** GIVEN DATA follows **

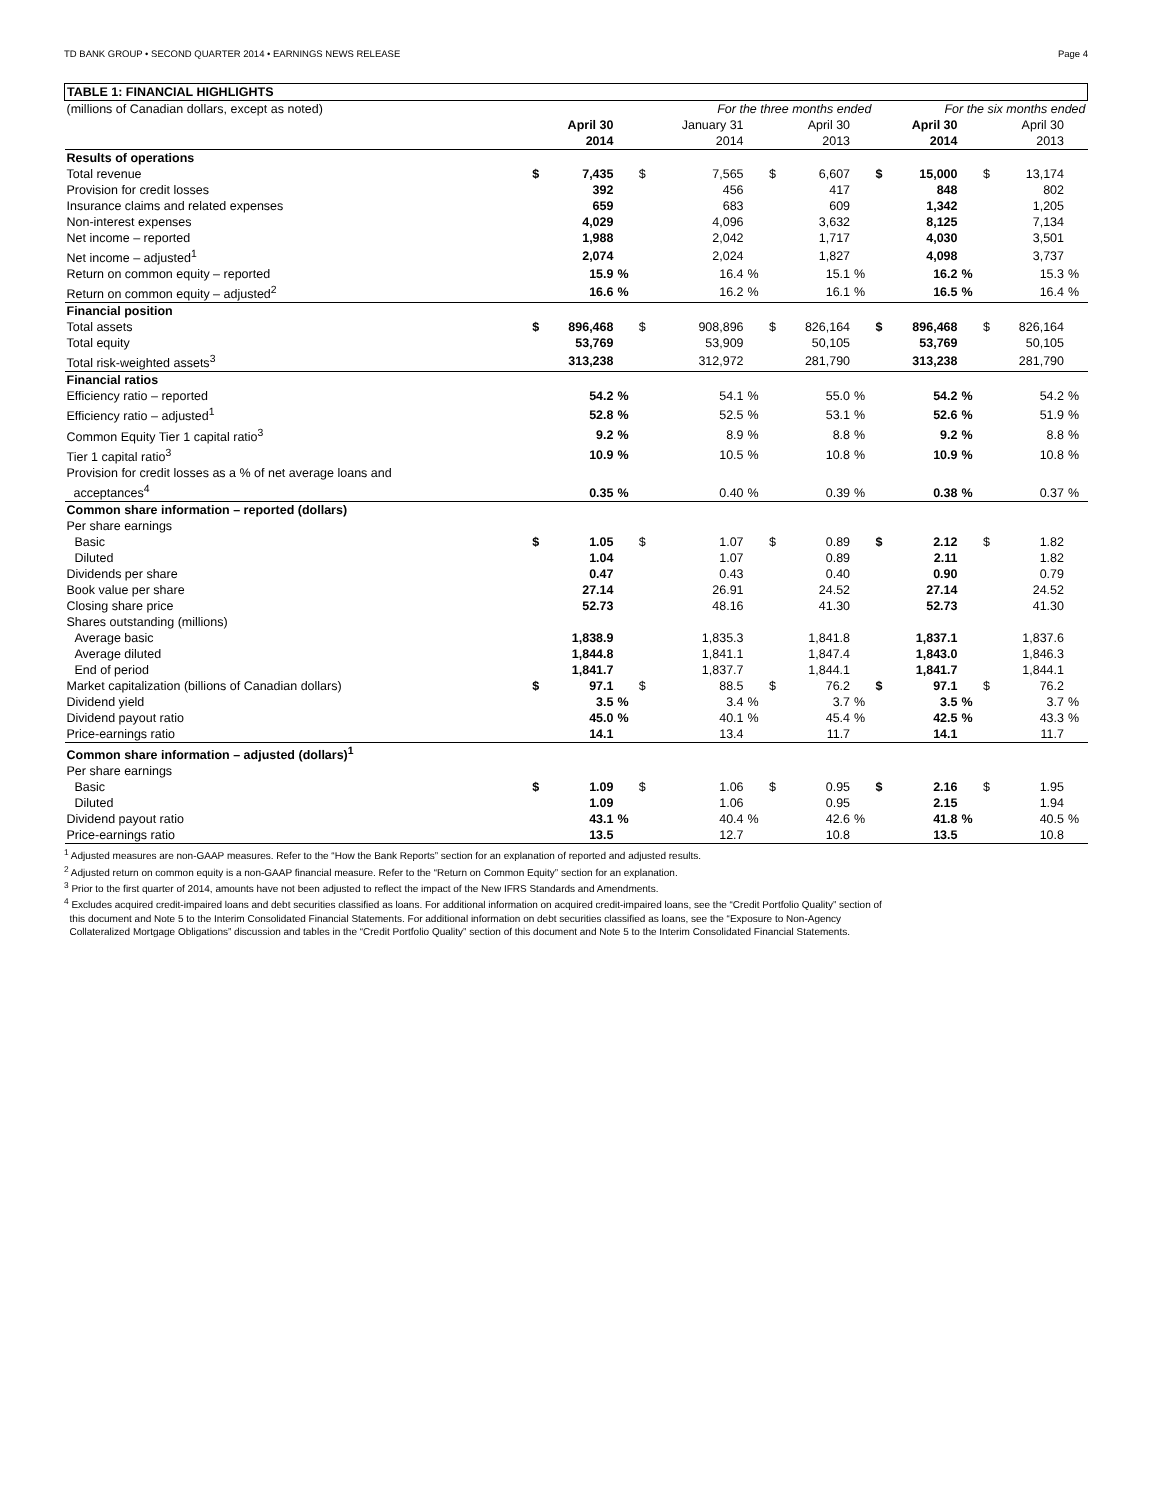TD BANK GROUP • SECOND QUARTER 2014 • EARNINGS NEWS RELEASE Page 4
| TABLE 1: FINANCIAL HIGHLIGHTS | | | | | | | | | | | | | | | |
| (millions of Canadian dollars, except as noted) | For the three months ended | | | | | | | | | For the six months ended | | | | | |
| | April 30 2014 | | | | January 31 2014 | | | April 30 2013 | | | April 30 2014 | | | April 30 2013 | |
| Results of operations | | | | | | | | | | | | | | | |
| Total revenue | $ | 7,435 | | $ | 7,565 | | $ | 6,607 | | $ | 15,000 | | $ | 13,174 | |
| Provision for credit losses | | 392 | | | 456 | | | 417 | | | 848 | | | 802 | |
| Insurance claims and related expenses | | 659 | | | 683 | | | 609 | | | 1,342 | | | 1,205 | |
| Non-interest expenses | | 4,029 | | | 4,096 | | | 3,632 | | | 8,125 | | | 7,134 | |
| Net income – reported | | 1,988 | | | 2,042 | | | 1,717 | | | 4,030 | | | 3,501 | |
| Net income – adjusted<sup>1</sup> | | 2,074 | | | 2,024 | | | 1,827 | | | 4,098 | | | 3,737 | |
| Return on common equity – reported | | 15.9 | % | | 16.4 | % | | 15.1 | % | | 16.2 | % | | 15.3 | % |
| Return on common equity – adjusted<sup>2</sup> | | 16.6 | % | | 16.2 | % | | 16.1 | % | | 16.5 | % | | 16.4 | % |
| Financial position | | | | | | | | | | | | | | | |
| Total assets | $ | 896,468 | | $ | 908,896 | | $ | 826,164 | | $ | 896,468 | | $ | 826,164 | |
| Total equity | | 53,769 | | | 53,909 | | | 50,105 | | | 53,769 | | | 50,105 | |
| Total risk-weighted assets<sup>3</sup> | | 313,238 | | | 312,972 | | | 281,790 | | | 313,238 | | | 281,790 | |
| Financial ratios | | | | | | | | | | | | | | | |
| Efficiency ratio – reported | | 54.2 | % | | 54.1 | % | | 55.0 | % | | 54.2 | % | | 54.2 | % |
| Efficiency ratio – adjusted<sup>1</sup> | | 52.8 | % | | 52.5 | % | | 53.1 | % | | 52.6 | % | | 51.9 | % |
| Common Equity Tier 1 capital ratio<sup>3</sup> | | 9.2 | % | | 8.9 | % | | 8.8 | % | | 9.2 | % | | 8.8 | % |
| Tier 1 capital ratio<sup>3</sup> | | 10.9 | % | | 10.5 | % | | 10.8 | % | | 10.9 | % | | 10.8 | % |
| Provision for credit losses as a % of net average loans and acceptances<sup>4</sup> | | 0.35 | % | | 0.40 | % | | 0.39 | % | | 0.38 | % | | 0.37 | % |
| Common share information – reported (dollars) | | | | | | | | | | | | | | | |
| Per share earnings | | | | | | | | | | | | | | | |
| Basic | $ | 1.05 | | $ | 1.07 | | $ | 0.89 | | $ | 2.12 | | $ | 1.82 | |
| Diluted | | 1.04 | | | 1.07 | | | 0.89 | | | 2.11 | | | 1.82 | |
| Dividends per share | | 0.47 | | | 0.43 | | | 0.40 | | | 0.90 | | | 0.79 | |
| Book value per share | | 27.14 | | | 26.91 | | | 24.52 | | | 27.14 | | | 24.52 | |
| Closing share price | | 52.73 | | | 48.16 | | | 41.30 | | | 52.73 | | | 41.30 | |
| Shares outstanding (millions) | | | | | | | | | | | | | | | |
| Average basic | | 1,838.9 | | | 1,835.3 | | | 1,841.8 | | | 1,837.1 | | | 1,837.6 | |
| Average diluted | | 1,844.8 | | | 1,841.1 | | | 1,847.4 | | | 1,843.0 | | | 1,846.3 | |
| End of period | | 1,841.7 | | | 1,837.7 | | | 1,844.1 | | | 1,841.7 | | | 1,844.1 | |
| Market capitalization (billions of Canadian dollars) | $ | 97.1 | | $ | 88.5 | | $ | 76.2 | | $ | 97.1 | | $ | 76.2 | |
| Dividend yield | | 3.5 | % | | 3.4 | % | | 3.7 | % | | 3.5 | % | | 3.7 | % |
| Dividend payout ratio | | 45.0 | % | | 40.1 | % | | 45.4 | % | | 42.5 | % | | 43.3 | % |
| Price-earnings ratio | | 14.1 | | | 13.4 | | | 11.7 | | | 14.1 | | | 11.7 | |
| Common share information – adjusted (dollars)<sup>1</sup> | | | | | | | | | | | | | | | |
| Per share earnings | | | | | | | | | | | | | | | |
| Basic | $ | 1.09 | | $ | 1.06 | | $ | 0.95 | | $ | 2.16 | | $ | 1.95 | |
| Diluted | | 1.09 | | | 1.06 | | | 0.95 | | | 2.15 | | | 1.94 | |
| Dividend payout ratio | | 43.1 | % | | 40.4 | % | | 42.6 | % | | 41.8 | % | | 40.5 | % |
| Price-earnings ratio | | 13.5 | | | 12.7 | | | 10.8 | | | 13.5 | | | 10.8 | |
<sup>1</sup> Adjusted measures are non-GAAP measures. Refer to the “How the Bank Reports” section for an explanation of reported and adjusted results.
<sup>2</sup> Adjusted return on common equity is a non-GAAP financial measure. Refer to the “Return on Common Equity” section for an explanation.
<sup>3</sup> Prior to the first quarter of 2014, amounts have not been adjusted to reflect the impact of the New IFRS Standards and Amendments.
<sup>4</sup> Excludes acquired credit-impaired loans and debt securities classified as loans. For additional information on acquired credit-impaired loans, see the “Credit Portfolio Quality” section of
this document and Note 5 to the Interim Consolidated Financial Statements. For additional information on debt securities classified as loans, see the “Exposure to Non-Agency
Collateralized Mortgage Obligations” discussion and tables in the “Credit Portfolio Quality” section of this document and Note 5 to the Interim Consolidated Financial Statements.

** End of GIVEN DATA **

Extract, word for word, each line from the top of the data down to and including the line with "January 31 2014"; skip the pictures.

TD BANK GROUP • SECOND QUARTER 2014 • EARNINGS NEWS RELEASE Page 4
| TABLE 1: FINANCIAL HIGHLIGHTS | | | | | | | | | | | | | | | |
| (millions of Canadian dollars, except as noted) | For the three months ended | | | | | | | | | For the six months ended | | | | | |
| | April 30 2014 | | | | January 31 2014 | | | April 30 2013 | | | April 30 2014 | | | April 30 2013 | |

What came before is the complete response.